Hispanic cancer-related health disparities that affect our region lead to disproportionately higher rates of premature morbidity and mortality. Enhancing the connection of minority and disenfranchised communities to new health advances requires effective communication and health education, engaging more participants, producing more investigators, and enhancing the research infrastructure at minority-serving institutions like UTEP. The BBRC has evolved over the past 27 years from leveraging existing physical and intellectual resources to promoting and supporting translational research to reduce health disparities in the border region and across the country.

From the research you’re doing, what has surprised you about the discoveries from your center and its impact?
During our search for Hispanic-derived cancer cell lines to test with newly discovered anti-cancer agents, we found very few such cell lines available from reliable commercial sources. In fact, we could only find one Hispanic-derived breast cancer line, which did not provide much information on the patient’s ethnicity. For this reason, our group started a project to establish additional Hispanic-derived cancer cell lines in our BBRC cancer tissue repository.

In addition, Dr. Robert Kirken’s group has recently identified new phosphoregulatory sites within the Janus tyrosine kinase family known to be associated with hematological cancers that disproportionately affect Hispanic Americans. Genomic sequencing of a small cohort of Hispanic acute lymphocytic leukemia (ALL) patients identified unique mutations not present in available databases. Hopefully these findings can lead to improved diagnosis and treatments for Hispanic and other ALL patients.

What inspired you to become a researcher in minority health and health disparities?
As a basic researcher for the first 15 years of my academic career, I realized that I had not contributed to anything that would have an immediate or profound effect on human health. For this reason, I changed my research to pursue projects that could improve health disparities. Given that minorities are more susceptible to certain types of cancer, I decided to work on anti-cancer drug discovery. Ideally, we would like to find drugs that are effective on cancers that disproportionately affect our minority communities (e.g., prostate, colon, breast); I have devoted the past 15-plus years to discovering new anti-cancer drugs.

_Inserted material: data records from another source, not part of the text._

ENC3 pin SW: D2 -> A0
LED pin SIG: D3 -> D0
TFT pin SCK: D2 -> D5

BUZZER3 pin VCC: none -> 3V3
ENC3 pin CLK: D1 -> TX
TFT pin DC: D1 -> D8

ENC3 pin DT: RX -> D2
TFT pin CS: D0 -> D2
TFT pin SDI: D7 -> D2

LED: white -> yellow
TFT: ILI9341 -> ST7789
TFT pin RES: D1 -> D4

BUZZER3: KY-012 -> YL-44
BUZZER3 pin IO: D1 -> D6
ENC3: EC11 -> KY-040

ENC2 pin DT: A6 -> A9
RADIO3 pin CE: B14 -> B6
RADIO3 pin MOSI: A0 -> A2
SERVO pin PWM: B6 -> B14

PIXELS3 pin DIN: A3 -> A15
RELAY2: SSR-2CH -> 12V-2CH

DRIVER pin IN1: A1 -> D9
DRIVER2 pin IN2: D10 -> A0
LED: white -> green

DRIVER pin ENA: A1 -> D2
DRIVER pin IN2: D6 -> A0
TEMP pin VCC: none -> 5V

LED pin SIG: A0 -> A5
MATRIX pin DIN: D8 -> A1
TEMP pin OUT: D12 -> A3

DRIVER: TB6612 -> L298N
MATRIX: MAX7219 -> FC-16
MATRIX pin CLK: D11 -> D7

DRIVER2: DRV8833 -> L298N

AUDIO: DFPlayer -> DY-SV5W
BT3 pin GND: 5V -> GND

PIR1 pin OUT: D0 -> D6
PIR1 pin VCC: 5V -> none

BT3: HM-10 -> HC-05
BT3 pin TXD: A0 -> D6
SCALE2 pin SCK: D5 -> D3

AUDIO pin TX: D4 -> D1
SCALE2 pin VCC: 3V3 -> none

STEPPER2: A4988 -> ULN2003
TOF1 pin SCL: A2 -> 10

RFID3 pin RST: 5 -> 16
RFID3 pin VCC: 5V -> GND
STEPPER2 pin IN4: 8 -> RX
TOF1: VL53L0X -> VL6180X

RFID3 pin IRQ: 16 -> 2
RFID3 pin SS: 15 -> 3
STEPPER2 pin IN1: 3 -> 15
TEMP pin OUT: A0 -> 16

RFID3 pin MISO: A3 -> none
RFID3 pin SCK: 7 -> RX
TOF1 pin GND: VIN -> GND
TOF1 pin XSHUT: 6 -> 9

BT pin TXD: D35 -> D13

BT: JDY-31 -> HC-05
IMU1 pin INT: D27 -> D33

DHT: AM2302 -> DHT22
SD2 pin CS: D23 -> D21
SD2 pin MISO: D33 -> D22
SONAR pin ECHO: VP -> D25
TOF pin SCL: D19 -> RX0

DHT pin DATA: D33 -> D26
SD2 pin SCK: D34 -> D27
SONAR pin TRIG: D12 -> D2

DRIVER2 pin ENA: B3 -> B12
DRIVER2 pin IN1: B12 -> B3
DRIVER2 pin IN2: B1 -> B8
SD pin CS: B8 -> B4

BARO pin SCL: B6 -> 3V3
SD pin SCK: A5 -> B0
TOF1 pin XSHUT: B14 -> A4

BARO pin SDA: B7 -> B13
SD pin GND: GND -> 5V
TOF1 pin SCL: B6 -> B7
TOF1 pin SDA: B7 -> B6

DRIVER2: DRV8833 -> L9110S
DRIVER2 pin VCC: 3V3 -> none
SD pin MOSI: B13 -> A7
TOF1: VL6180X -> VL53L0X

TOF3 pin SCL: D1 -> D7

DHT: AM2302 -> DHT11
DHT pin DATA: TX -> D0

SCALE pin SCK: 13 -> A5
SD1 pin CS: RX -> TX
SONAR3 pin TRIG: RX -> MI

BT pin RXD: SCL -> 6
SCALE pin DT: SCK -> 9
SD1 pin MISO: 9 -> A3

Interestingly, we have recently found that pyronaridine, an anti-malarial drug used on millions of patients for over 30 years, induces cell death in various cancer types, including triple-negative breast cancer. Before retiring, I hope to uncover additional drugs with strong anti-cancer activities to mitigate or abolish health disparities.

How do we encourage the next generation of scientists?
Those of us who teach and mentor undergraduate and graduate students have to encourage these students to follow their dreams, and if those dreams happen to be like ours, then it is not that difficult to show them the way. We were mentored and trained by others and we must pay it forward by training the next generation of scientists.

I have been fortunate to have successfully implemented NIH training programs at UCLA and at UTEP that primarily trained underrepresented students. Over the past 25 years, the NIH training programs that I implemented have trained over 300 undergraduates, and it is very gratifying to see our former trainees become Ph.D.s and M.D./Ph.D.s who continue on to academic and biomedical research careers.

What do you envision as the future of minority health and health disparities research?
My hope is that our collective research and discoveries in the field of minority health and health disparities will result in improved therapies against cancers and other diseases that disproportionately affect minority populations. I also hope that RCMI-funded institutions as well as other minority serving institutions will generate sufficient well-trained minority research scientists to take on the future health challenges that may negatively affect minority populations, such as new SARS-CoV-2 variants and other unforeseen disease agents.

In addition, I hope that RCMI-funded institutions will improve the communication between scientists, health practitioners and their local communities so that they are better informed on infection rates, vaccines and other health issues that may directly affect them.